Any remarks/experiences about the "record size" of ZFS, maybe especially in rela...

seized · on Nov 20, 2020

The record size setting is the max, ZFS can use less in some cases. The best one depends on the data youre writing and the ashift of the pool, so testing is best. Large record sizes are helpful for large files (less overhead losses).

Some good beginner info https://arstechnica.com/gadgets/2020/05/zfs-versus-raid-eigh...

Some advanced info https://www.joyent.com/blog/bruning-questions-zfs-record-siz...

zepearl · on Nov 20, 2020

Thank you!

I did read Arstechnica's article in the past but I did not feel comfortable with their results... (I'm not challenging them, I'm just not sure if they're relevant for me or not).

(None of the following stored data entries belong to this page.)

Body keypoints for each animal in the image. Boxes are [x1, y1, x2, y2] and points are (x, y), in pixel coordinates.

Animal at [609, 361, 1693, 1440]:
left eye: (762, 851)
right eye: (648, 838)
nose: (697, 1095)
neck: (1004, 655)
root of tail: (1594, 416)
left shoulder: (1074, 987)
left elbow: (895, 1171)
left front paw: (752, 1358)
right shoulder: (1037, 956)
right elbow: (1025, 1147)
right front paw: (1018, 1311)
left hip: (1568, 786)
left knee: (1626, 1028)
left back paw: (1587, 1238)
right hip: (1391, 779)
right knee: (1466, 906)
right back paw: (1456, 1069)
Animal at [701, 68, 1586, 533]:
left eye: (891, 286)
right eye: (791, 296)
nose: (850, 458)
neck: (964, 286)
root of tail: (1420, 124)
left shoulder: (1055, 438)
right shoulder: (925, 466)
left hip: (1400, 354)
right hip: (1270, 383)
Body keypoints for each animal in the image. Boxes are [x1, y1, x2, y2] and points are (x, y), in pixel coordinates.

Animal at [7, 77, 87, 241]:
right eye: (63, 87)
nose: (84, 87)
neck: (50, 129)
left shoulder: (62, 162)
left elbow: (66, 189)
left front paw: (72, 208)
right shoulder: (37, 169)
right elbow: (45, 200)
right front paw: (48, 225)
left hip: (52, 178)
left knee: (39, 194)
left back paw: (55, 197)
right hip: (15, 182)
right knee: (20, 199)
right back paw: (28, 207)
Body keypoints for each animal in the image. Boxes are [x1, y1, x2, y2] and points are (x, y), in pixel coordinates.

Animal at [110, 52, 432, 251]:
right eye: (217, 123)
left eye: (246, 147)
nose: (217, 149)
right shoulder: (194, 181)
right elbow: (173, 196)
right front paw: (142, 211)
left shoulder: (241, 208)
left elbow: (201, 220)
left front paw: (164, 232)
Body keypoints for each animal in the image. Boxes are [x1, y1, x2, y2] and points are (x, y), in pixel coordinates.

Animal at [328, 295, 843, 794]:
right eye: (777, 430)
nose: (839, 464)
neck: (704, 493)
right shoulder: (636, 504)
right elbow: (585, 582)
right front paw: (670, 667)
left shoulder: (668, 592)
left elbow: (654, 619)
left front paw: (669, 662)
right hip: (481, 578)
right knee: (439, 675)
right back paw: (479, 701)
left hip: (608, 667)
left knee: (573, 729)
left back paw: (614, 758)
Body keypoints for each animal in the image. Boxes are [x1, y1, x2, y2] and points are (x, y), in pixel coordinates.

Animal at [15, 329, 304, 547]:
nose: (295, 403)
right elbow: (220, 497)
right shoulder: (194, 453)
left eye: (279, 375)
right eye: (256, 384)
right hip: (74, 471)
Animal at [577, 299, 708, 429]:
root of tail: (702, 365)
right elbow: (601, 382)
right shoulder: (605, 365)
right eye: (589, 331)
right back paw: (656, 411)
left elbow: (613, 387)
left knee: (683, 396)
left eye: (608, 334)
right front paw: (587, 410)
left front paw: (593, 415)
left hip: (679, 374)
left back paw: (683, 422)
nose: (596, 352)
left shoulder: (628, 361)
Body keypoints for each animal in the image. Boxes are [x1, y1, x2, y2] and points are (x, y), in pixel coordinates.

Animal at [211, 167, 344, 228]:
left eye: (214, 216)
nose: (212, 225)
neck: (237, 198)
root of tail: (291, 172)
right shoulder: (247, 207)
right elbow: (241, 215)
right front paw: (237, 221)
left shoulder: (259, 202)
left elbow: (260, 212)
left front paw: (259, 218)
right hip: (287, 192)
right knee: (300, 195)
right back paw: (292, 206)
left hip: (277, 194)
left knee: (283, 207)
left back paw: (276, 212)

So, I just did a test (ashift 12, RAIDZ1 with 4 8TB HDDs) and I got better performance in both cases with a 1MB recordsize vs. 128KB (all sequential).

Recordsize 1MB:

  reading one 10GB file: 21 seconds.
  reading 10000 1MB files: 83 seconds

Recordsize 128KB:

  reading one 10GB file: 31 seconds
  reading 10000 1MB files: 116 seconds

Maybe a small recordsize can have some benefits when overwriting parts of the files...mmmhhh...?

Ok, it seems complicated => I'll just have to test different variants :)

radiowave · on Nov 20, 2020

> Maybe a small recordsize can have some benefits when overwriting parts of the files...mmmhhh...?

Right. People who've done more testing than me reckon on 16KB being a good record size for transaction-processing database work, where tables are seeing lots of small inserts and updates. (You might think matching the database's block size would be ideal, e.g. Postgres writes 8KB at a time, but the rationale here is that you tend to get better compression at 16KB recordsize than 8KB, and the benefit from this outweights the write-amplification.)

But if database update performance isn't a big deal for you then you can probably just ignore this.

I've not done any testing of my own at the 1MB size, but I don't think I'd be inclined to try it unless I was fairly confident that there weren't going to be many small writes to big files.

In short: use the large recordsize where you think you've got a good case for it, and likewise with a small record size. Otherwise, just stick with the default.

zepearl · on Nov 20, 2020

Thank you.

Yeah, in my case the DBs "Clickhouse" and "MariaDB+MyRocks" might fit well the 1MB-case (as they both never "update" existing files but keep writing new files not just for "inserts" but as well for "updates", Clickhouse anyway not supporting "update/delete" almost at all, he).

On the other hand "PostgreSQL" and (maybe) as well "MariaDB+TokuDB" might need a small recordsize -> I'll have to test it, and anyway, splitting each single DB to use different datasets seems to be a great idea :)

agapon · on Nov 20, 2020

In some cases -- when the file is smaller. For small files ZFS uses the smallest possible block size that can accommodate the file. Once the file grows beyond the recordsize (maximum block size), it uses recordsize-sized blocks.